La lecture de premier niveau d’un frottis sanguin consiste à valider les résultats chiffrés donnés par l’automate afin de déterminer la liste des anomalies hématologiques vraies. Elle permet notamment d’observer la répartition des hématies, des leucocytes et des plaquettes, et d’estimer, premièrement, la présence éventuelle d’une polyglobulie ou d’une anémie, deuxièmement, le caractère régénératif ou non d’une anémie, troisièmement, la présence éventuelle d’une leucopénie ou d’une leucocytose, et, enfin, celle d’une thrombopénie ou d’une thrombocytose. À l’issue de cette lecture de premier niveau, la liste des anomalies vraies permet au clinicien de guider sa lecture plus approfondie du frottis sanguin. Lors de la lecture de second niveau, il examine plus attentivement les populations pour lesquelles il a pu détecter une anomalie.

VALIDER LES RÉSULTATS DES HÉMATIES

1. Confirmer la présence d’une anémie ou d’une polyglobulie

Pour apprécier la répartition des hématies, l’observateur doit se placer en zone de lecture à faible grossissement (x 100 ou x 200).

En l’absence d’anémie ou de polyglobulie, les hématies sont légèrement séparées en début de queue de frottis et sont équidistantes les unes des autres. Cette aire correspond à la zone de lecture. Lors d’anémie, les hématies se dispersent. Plus l’anémie est marquée, plus la distance entre elles est importante (figure 1). À l’inverse, en cas de polyglobulie, les hématies ont tendance à se superposer les unes aux autres et à former des rouleaux jusqu’en queue de frottis. Cette observation doit être cohérente avec les résultats chiffrés donnés par l’automate pour l’hématocrite, la numération des hématies et l’hémoglobinémie. Dans le cas contraire, il convient de rechercher lesquels des résultats, de l’analyseur ou du frottis, ne correspondent pas au sang de l’animal.
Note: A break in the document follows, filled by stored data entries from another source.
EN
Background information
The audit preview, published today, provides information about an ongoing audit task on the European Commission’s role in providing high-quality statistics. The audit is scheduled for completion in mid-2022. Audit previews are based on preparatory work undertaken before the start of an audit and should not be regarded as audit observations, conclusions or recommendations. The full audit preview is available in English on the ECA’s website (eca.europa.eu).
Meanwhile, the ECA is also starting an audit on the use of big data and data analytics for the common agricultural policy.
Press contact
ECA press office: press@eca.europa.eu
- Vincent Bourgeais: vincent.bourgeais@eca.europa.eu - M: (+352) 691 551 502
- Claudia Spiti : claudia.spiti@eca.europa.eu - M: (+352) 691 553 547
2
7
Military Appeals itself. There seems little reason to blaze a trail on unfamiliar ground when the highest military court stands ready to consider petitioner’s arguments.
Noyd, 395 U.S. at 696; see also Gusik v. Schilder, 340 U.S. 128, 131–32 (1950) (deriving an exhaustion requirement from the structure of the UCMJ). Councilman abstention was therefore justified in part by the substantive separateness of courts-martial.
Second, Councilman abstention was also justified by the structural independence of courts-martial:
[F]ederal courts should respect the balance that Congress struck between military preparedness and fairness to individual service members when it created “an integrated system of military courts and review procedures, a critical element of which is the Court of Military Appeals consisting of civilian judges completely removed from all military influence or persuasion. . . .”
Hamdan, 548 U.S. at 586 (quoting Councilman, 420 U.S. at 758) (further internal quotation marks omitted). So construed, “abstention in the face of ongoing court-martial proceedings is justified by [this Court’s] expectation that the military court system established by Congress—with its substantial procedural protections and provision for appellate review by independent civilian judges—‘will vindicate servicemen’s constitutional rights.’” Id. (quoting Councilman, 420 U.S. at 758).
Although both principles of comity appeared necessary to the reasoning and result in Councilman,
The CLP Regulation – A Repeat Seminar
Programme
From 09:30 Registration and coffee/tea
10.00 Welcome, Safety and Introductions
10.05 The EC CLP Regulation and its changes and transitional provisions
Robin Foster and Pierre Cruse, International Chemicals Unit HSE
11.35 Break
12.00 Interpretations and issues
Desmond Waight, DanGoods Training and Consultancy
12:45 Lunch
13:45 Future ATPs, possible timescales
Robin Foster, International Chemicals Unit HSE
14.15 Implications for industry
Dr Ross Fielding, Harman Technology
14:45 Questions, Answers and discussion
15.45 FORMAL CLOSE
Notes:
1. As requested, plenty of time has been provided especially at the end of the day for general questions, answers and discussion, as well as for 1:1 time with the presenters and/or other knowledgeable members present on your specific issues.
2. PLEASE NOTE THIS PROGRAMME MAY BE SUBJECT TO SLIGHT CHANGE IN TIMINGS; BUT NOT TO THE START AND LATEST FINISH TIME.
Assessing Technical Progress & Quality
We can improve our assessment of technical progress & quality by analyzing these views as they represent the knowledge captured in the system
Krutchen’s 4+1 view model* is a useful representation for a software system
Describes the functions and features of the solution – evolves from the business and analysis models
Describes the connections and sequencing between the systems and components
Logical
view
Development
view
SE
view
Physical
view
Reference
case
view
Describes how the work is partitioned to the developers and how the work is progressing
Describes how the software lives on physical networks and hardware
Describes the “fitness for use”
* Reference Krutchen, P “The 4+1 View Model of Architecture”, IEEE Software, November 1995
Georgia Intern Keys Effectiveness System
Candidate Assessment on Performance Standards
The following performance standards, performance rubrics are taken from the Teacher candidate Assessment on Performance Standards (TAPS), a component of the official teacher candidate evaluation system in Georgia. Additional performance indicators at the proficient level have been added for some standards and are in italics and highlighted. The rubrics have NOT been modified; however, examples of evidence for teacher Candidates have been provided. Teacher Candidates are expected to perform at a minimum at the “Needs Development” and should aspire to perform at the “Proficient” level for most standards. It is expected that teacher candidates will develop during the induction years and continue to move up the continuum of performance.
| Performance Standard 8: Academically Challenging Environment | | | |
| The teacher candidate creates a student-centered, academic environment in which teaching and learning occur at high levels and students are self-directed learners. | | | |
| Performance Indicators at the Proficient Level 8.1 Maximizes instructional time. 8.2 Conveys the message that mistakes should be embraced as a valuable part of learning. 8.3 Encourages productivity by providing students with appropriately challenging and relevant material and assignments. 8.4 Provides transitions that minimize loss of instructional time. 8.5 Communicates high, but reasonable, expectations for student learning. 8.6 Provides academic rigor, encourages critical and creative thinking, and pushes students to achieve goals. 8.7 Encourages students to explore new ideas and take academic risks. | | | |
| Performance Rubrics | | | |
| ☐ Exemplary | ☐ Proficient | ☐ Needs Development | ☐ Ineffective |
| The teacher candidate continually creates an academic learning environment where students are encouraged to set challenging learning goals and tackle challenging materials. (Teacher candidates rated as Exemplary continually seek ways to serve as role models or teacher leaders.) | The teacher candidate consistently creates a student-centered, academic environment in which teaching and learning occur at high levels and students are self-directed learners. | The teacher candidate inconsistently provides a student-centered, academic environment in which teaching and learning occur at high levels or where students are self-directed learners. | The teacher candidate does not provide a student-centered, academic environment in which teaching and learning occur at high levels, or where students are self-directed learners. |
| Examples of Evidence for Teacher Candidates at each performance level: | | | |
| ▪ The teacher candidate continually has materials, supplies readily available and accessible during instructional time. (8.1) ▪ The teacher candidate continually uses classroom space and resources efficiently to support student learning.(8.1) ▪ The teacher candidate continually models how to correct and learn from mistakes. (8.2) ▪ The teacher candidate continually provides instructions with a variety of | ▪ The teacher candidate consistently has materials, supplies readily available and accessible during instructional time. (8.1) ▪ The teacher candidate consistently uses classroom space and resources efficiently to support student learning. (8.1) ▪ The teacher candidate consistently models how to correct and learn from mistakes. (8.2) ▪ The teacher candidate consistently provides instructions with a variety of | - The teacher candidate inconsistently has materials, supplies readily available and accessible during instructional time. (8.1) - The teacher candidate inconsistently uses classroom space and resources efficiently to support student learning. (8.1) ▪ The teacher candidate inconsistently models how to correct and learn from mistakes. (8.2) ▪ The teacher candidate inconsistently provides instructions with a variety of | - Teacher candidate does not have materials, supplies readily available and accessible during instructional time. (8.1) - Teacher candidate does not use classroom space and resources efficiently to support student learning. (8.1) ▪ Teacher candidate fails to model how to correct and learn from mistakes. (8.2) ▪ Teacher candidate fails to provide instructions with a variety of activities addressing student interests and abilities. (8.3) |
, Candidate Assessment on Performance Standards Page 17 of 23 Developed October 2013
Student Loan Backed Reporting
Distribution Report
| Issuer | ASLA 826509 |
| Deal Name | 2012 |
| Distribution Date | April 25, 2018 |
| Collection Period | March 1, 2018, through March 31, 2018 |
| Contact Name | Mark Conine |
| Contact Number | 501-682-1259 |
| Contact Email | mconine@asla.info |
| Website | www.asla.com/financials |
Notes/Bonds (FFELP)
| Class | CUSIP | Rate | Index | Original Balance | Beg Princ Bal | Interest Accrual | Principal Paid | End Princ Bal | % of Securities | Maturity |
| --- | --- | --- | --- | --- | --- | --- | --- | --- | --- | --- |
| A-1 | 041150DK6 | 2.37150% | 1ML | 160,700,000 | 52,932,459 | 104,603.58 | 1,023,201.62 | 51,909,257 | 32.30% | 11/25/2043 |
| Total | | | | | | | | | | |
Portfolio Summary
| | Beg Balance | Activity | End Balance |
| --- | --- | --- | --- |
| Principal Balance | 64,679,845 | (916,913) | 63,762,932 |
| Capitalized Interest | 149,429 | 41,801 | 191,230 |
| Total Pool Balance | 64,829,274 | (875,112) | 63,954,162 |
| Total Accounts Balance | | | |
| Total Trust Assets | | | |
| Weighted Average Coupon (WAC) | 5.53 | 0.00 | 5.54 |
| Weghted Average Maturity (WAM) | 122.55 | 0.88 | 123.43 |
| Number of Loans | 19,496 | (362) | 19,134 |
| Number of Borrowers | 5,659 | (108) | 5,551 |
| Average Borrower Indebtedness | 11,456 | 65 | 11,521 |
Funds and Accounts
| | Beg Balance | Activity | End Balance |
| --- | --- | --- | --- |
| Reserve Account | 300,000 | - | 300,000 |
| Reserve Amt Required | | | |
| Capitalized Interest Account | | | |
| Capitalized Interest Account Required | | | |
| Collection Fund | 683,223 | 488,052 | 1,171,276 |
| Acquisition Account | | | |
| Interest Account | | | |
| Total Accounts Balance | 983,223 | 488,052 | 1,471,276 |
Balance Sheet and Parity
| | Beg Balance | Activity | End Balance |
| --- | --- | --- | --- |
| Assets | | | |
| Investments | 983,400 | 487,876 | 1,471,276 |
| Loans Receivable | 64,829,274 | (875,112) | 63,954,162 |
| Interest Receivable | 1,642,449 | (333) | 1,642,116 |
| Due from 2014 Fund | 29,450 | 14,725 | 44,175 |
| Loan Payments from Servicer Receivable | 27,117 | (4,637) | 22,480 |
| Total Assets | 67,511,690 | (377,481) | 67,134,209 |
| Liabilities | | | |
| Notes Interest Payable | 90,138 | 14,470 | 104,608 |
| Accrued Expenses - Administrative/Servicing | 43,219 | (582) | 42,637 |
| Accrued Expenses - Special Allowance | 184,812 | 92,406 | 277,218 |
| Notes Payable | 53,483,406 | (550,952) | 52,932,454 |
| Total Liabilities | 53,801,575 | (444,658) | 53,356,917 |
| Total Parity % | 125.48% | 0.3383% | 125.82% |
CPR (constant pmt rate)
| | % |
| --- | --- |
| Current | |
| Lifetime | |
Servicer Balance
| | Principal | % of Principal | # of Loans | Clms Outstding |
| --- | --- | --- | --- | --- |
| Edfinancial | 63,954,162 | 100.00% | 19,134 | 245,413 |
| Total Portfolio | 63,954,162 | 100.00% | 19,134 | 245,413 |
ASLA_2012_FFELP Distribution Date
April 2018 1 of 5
2. Observer une variation de couleur et/ou de taille des hématies

Lors d’anémie régénérative, par exemple, des réticulocytes de plus grande taille et plus bleus que les hématies normales doivent être observés sur le frottis sanguin (avec au moins un ou plusieurs réticulocytes par champ au grossissement x 1 000) (photo 1). Dans ce cas, le volume globulaire moyen (VGM) ainsi que l’indice de distribution des hématies (IDR) peuvent être augmentés (macrocytose et anisocytose).

Lors d’anémie microcytaire hypochrome, le VGM et la concentration corpusculaire moyenne en hémoglobine (CCMH) sont diminués, tandis que l’IDR peut être en hausse (anisocytose). Le frottis sanguin permet de mettre en évidence des hématies de petite taille ou des fragments d’hématies, ainsi qu’une pâleur centrale augmentée (photos 2a et 2b).

VALIDER LES RÉSULTATS DES LEUCOCYTES

1. Confirmer la présence d’une leucocytose vraie ou d’une leucopénie vraie

Pour apprécier la concentration en leucocytes, l’observateur doit regarder l’ensemble du frottis, depuis la goutte jusqu’à l’extrémité de la queue de frottis, à faible grossissement (x 100 ou x 200). En effet, selon l’affection ou la technique d’étalement, les leucocytes peuvent être variablement disposés.

Cependant, le plus souvent, lors de leucocytose, ils sont présents dans le corps de frottis et s’accumulent en queue de frottis. Ainsi, une épaisseur importante de leucocytes dans cette dernière partie confirme la leucocytose (photos 3a et 3b). Une pseudo-leucocytose peut être observée, par exemple, lors d’érythroblastose ou en présence d’agrégats plaquettaires, selon le type d’automate utilisé(1). La lecture du frottis sanguin permet donc de vérifier qu’il s’agit de réels leucocytes, ou encore d’érythroblastes ou d’agrégats plaquettaires (photo 4). Lors d’érythroblastose importante, une formule permet de corriger la numération leucocytaire en fonction du nombre d’érythroblastes comptés (figure 2).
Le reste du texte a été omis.